Problem to solve >> Repeat the entries that follow verbatim, without any of their pictures.

Data to examine >>
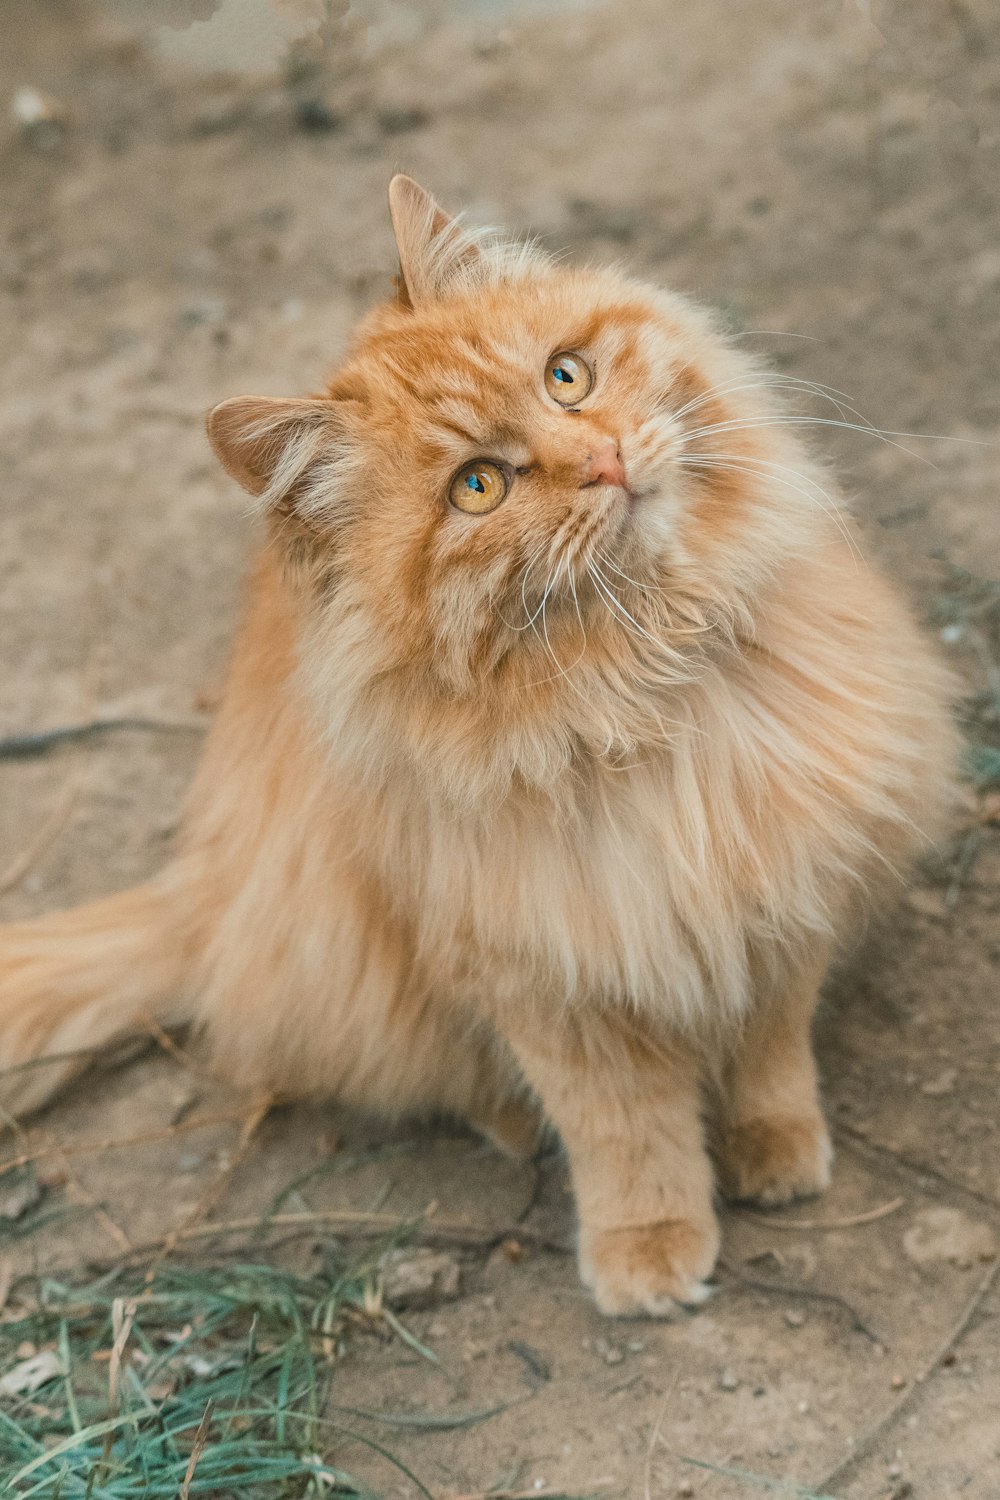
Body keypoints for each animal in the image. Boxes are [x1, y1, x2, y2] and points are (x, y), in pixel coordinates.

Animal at [0, 181, 953, 1320]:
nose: (603, 461)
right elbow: (624, 1128)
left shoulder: (781, 884)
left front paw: (775, 1147)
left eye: (565, 376)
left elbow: (770, 1047)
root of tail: (203, 892)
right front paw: (648, 1245)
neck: (649, 690)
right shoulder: (540, 969)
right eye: (479, 489)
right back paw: (508, 1124)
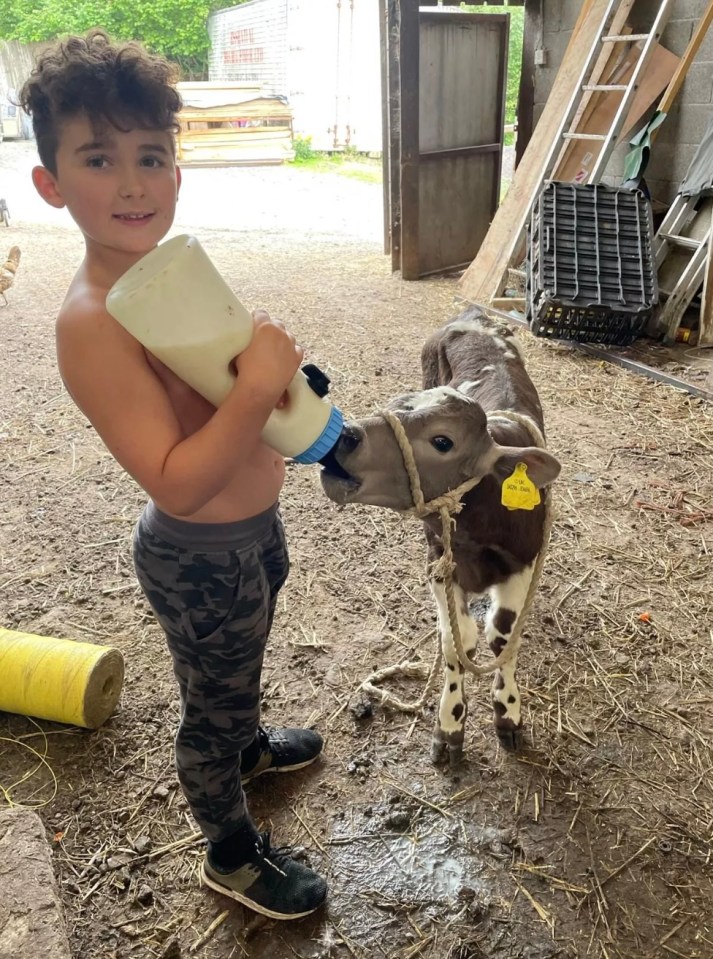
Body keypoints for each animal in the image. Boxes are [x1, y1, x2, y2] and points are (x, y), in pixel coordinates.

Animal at [320, 308, 560, 764]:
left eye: (443, 440)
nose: (345, 435)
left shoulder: (523, 562)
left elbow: (502, 636)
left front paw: (508, 712)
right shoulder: (438, 562)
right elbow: (456, 641)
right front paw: (450, 724)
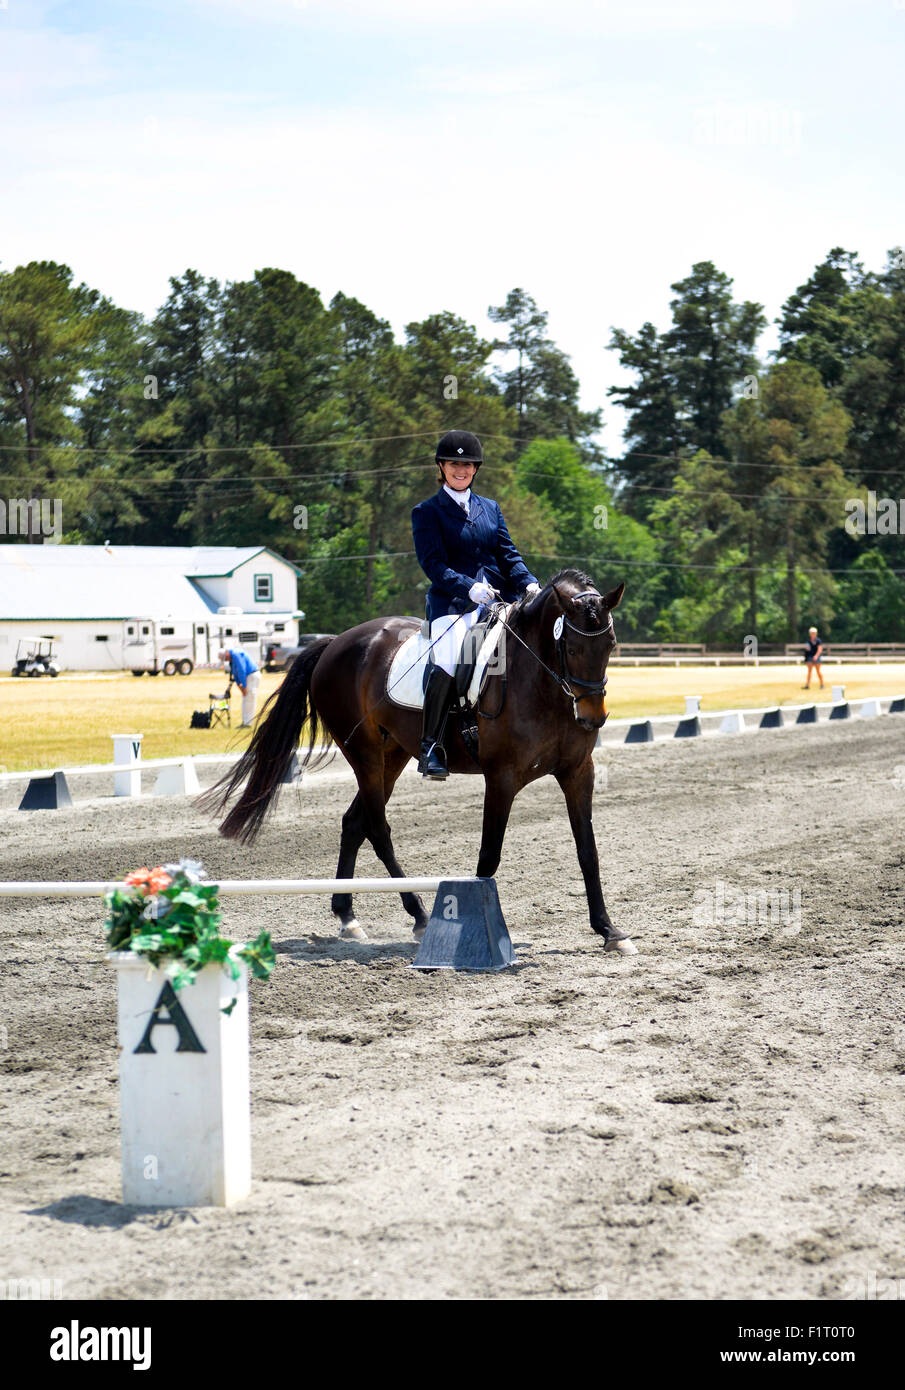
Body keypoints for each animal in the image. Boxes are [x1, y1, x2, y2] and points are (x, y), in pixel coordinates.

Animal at [200, 569, 636, 950]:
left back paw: (349, 917)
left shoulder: (578, 772)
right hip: (365, 755)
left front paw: (609, 931)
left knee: (354, 823)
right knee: (377, 829)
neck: (542, 681)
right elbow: (488, 857)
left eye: (611, 644)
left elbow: (587, 851)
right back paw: (420, 914)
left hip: (393, 755)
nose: (592, 717)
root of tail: (336, 642)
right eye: (572, 647)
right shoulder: (501, 777)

Solution >>
Body keypoints for each animal in the image. Boxes are [x1, y1, x2, y2] and points are (x, y), in pixel coordinates.

Animal at [0, 181, 953, 1320]:
nose: (603, 461)
right elbow: (624, 1128)
left shoulder: (781, 884)
left front paw: (775, 1147)
left eye: (565, 376)
left elbow: (770, 1047)
root of tail: (203, 892)
right front paw: (648, 1245)
neck: (649, 690)
right shoulder: (540, 969)
right eye: (479, 489)
right back paw: (508, 1124)
Body keypoints for each animal in the image. Boxes are [x1, y1, x2, y2] and points are (x, y), in pixel coordinates.

Animal at [320, 308, 560, 764]:
left eye: (443, 440)
nose: (345, 435)
left shoulder: (523, 562)
left elbow: (502, 636)
left front paw: (508, 712)
right shoulder: (438, 562)
right elbow: (456, 641)
right front paw: (450, 724)
Body keypoints for each animal in the image. Boxes are [x1, y1, x2, y2] and points are (x, y), in pixel coordinates.

Animal at [200, 569, 636, 950]:
left back paw: (349, 917)
left shoulder: (578, 772)
right hip: (365, 755)
left front paw: (609, 931)
left knee: (354, 823)
right knee: (377, 829)
neck: (542, 681)
right elbow: (488, 857)
left eye: (611, 644)
left elbow: (587, 851)
right back paw: (420, 914)
left hip: (393, 755)
nose: (592, 717)
root of tail: (336, 642)
right eye: (572, 647)
right shoulder: (501, 777)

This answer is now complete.